Negara pun hadir hanya sebagai simbol. UU No. 18 Tahun 2008 dan UU No. 32 Tahun 2009 menjanjikan sanksi pidana bagi pembakar sampah. Namun penegakan hukum lemah. Mas Achmad Santosa, pakar hukum lingkungan, menyebut bahwa kurangnya kemauan politik dan koordinasi antarlembaga membuat regulasi hanya menjadi pajangan (Suhardono, 2025).
Dari perspektif filsafat politik, ini adalah bentuk kekuasaan yang tak terlihat. Swyngedouw (2002) dalam kajian politik-ekologi menegaskan bahwa distribusi udara bersih adalah keputusan politis. Siapa yang berhak menghirup oksigen, dan siapa yang harus menelan asap? Jawabannya ditentukan oleh anggaran, prioritas, dan kekuasaan.
Kita pun terjebak dalam kontrak sosial yang rapuh.
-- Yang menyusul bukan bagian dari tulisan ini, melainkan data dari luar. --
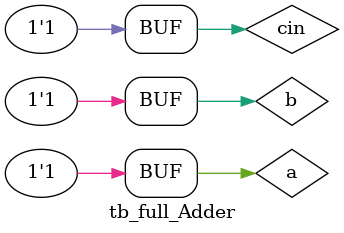
<source format=sv>
`timescale 1ns / 1ps


module tb_full_Adder;   
 logic a, b, cin, sum, carry;
    full_Adder FA(a, b, cin, sum, carry);
    initial begin
        a = 1'b0; b = 1'b0; cin = 1'b0; #5;        a = 1'b0; b = 1'b0; cin = 1'b1; #5;
        a = 1'b0; b = 1'b1; cin = 1'b0; #5;        a = 1'b0; b = 1'b1; cin = 1'b1; #5;
        a = 1'b1; b = 1'b0; cin = 1'b0; #5;        a = 1'b1; b = 1'b0; cin = 1'b1; #5;
        a = 1'b1; b = 1'b1; cin = 1'b0; #5;        a = 1'b1; b = 1'b1; cin = 1'b1; #5;
    end
endmodule
</source>
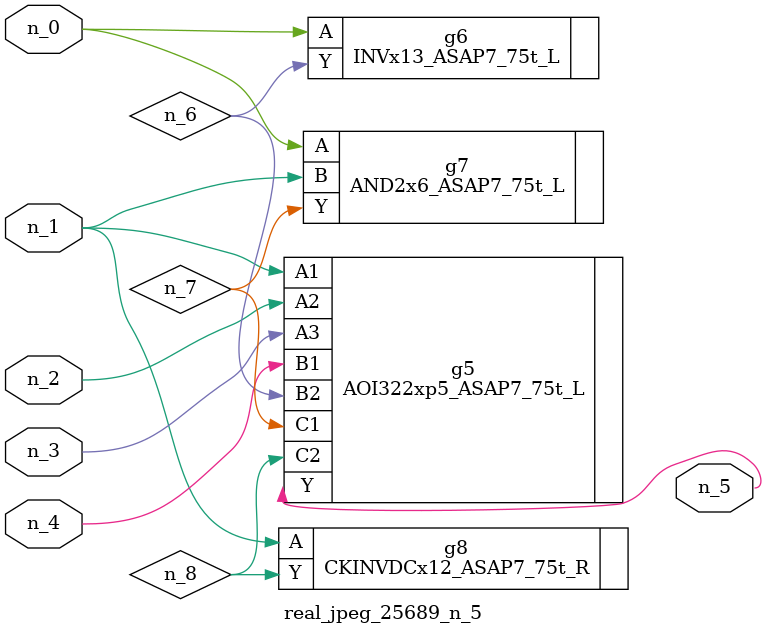
<source format=v>
module real_jpeg_25689_n_5 (n_4, n_0, n_1, n_2, n_3, n_5);

input n_4;
input n_0;
input n_1;
input n_2;
input n_3;

output n_5;

wire n_8;
wire n_6;
wire n_7;

INVx13_ASAP7_75t_L g6 ( 
.A(n_0),
.Y(n_6)
);

AND2x6_ASAP7_75t_L g7 ( 
.A(n_0),
.B(n_1),
.Y(n_7)
);

AOI322xp5_ASAP7_75t_L g5 ( 
.A1(n_1),
.A2(n_2),
.A3(n_3),
.B1(n_4),
.B2(n_6),
.C1(n_7),
.C2(n_8),
.Y(n_5)
);

CKINVDCx12_ASAP7_75t_R g8 ( 
.A(n_1),
.Y(n_8)
);


endmodule
</source>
Asap dari halaman tetangga adalah referendum harian atas komitmen kita terhadap kemanusiaan. Apakah kita benar-benar hidup bersama, atau hanya berdampingan secara fisik tapi terpisah secara moral?
Solusinya bukan sekadar larangan. Psikologi perilaku kesehatan melalui Health Belief Model menyarankan bahwa perubahan terjadi jika individu merasa rentan, menganggap serius ancaman, percaya pada solusi, dan menghadapi sedikit hambatan (Rosenstock, 1974). Kampanye publik harus menyentuh hati, bukan hanya menakut-nakuti. “Asap yang Anda bakar hari ini bisa memicu asma anak tetangga besok.” Pesan seperti ini lebih efektif daripada ancaman penjara.
Napas Bersama: Dari Efisiensi ke Empati
Penegakan hukum harus bertransformasi. Dari penghukuman ke keadilan restoratif. Denda administratif ringan, sanksi sosial, dan edukasi komunitas bisa menjadi awal. Tujuannya bukan memenjarakan rakyat kecil, tapi menegaskan bahwa merusak udara adalah tindakan anti sosial.
Kita juga perlu arsitektur pilihan yang baru. TPS yang mudah dijangkau, bank sampah yang menguntungkan, dan kantong terpilah yang tersedia gratis. Pemerintah harus “mendorong” perilaku baik, bukan hanya melarang yang buruk. Ini bukan soal teknis, tapi soal kebijaksanaan.
Pada akhirnya, paru-paru kita bukan TPA. Mereka adalah organ yang menyaring kehidupan. Tapi jika kita terus membakar sampah, maka kita menjadikan tubuh kita sendiri sebagai tempat pembuangan akhir. Sebuah metafora yang menjadi kenyataan.